Brantford had roared through his college fund so rapidly that by the age of twenty-three, he was down to pocket change. One bright spring day when I was visiting New York City and had called him up, he insisted on taking me to lunch at a midtown restaurant where the cost of the entrées was so high that a respectful noonday hush hung over the restaurant’s skeletal postmodern interior. Muttering oligarchs with monogrammed shirt cuffs gazed at entering patrons with a languid alertness. The maître d’ wore one of those dark blue restaurant suits, and the wine list had been printed on velvety pages set in a stainless-steel three-ring binder.
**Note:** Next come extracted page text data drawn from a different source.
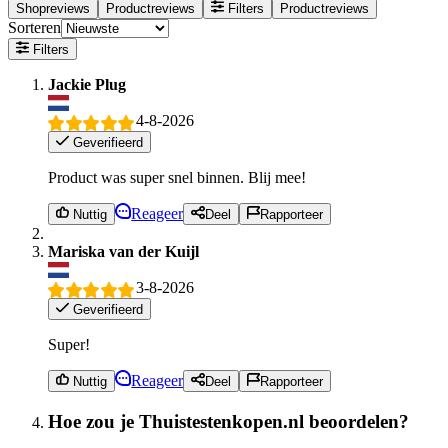
Shopreviews
Productreviews
Filters
Productreviews
Sorteren
Filters
Jackie Plug
4-8-2026
Geverifieerd
Product was super snel binnen. Blij mee!
Reageer
Nuttig
Deel
Rapporteer
Mariska van der Kuijl
3-8-2026
Geverifieerd
Super!
Reageer
Nuttig
Deel
Rapporteer
Hoe zou je Thuistestenkopen.nl beoordelen?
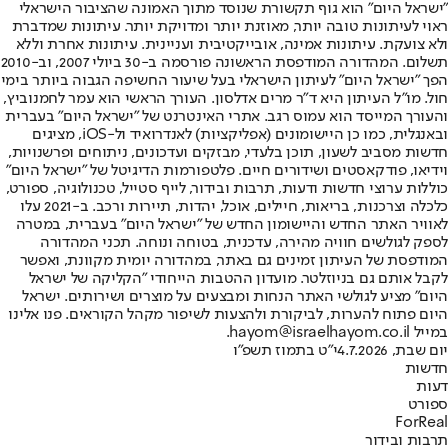
"ישראל היום" הוא גוף תקשורת שנוסד מתוך האמונה שהציבור הישראלי
ראוי לעיתונות טובה יותר, מאוזנת יותר ומדויקת יותר. עיתונות שמדברת
ולא צועקת. עיתונות אמינה, אובייקטיבית ועניינית. עיתונות אחרת וללא
תשלום. המהדורה המודפסת הראשונה פורסמה ב-30 ביולי 2007, וב-2010
הפך "ישראל היום" לעיתון הישראלי בעל שיעור החשיפה הגבוה ביותר בימי
חול. מו"ל העיתון היא ד"ר מרים אדלסון. העורך הראשי הוא עמר לחמנוביץ,
והעורך המייסד הוא עמוס רגב. אתרי האינטרנט של "ישראל היום" בעברית
ובאנגלית, כמו כן היישומונים (אפליקציות) לאנדרואיד ול-iOS, מציגים
חדשות מסביב לשעון, תוכן בלעדי, מבזקים ועדכונים, ניתוחים ופרשנויות,
וידיאו, פודקאסטים ושידורים חיים. פלטפורמות הדיגיטל של "ישראל היום"
כוללות ערוצי חדשות ודעות, תרבות ובידור, לייף סטייל, טכנולוגיה, ספורט,
כלכלה וצרכנות, בריאות, חיילים, אוכל, יהדות, תיירות ורכב. ב-2021 עלו
לאוויר האתר החדש והיישומון החדש של "ישראל היום" בעברית, במטרה
לספק לגולשים חוויה מהירה, עדכנית, בטוחה ונוחה. תכני המהדורה
המודפסת של העיתון זמינים גם באתר, במהדורה יומית מקוונת, ואפשר
לקבל אותם גם בניוזלטר. מועדון ההטבות הייחודי "הקליקה של ישראל
היום" מציע לגולשי האתר הנחות ומבצעים על מוצרים ושירותים. ישראל
היום פתוח להערות, לביקורת ולהצעות לשיפור מקהל הקוראים. פנו אלינו
במייל hayom@israelhayom.co.il.
יום שבת, 4.7.2026
י"ט בתמוז תשפ"ו
חדשות
דעות
ספורט
ForReal
תרבות ובידור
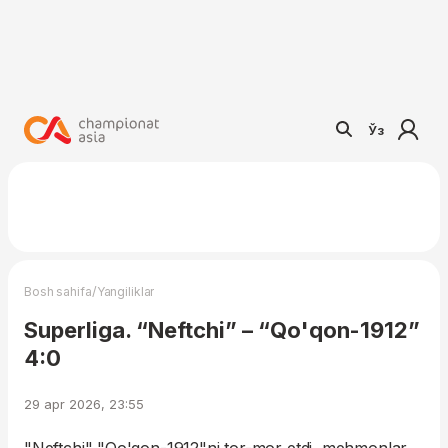
Ўз
/
Bosh sahifa
Yangiliklar
Superliga. “Neftchi” – “Qo'qon-1912”
4:0
29 apr 2026, 23:55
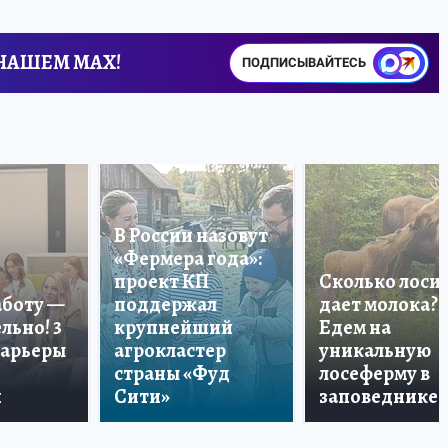
 НАШЕМ MAX!
ПОДПИСЫВАЙТЕСЬ
В России назовут
«Фермера года»:
проект КП
Сколько лоси
аботу —
поддержал
дает молока?
льно! 3
крупнейший
Едем на
карьеры
агрокластер
уникальную
страны «Фуд
лосеферму в
и
Сити»
заповеднике!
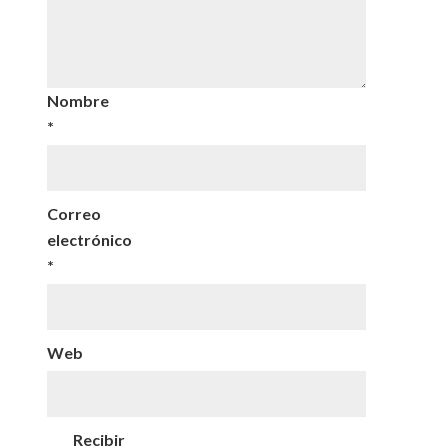
Nombre
*
Correo
electrónico
*
Web
Recibir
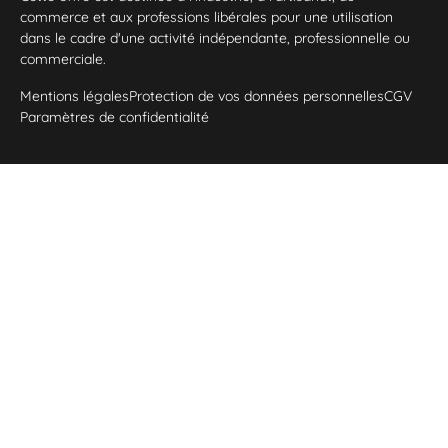
commerce et aux professions libérales pour une utilisation
dans le cadre d'une activité indépendante, professionnelle ou
commerciale.
Mentions légales
Protection de vos données personnelles
CGV
Paramètres de confidentialité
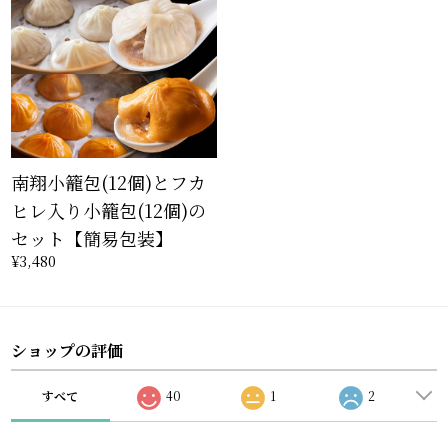
南翔小籠包(12個)とフカ
ヒレ入り小籠包(12個)の
セット【簡易包装】
¥3,480
ショップの評価
すべて
40
1
2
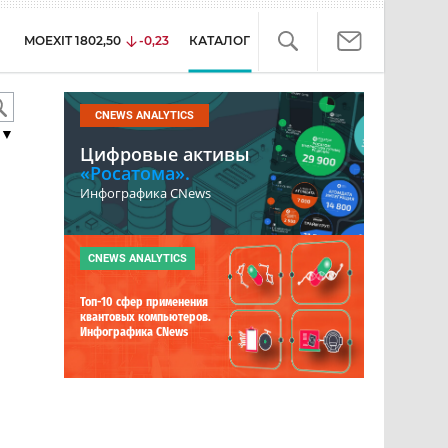
MOEXIT
1802,50
-0,23
КАТАЛОГ
CNEWS ANALYTICS
▼
Цифровые активы
«Росатома».
Инфографика CNews
CNEWS ANALYTICS
Топ-10 сфер применения
квантовых компьютеров.
Инфографика CNews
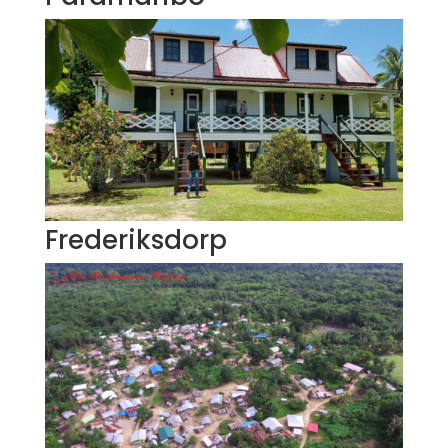
Frederiksdorp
By the time my cousin arrived, I had read the menu four times. He was late. You had to know Brantford to get used to him. A friend of mine said that my cousin looked like the mayor of a ruined city. Appearances mattered a great deal to Brantford, but his own were on a gradual slide. His face had a permanent alcoholic flush. His brownish-blond hair was parted on the right side and was too long by a few millimeters, trailing over his collar. Although he was dressed well, in flannel trousers and cordovan shoes, you could see the telltale food stains on his shirt, and the expression underneath his blond mustache had something subtly wrong with it—he smiled with a strangely discouraged affability.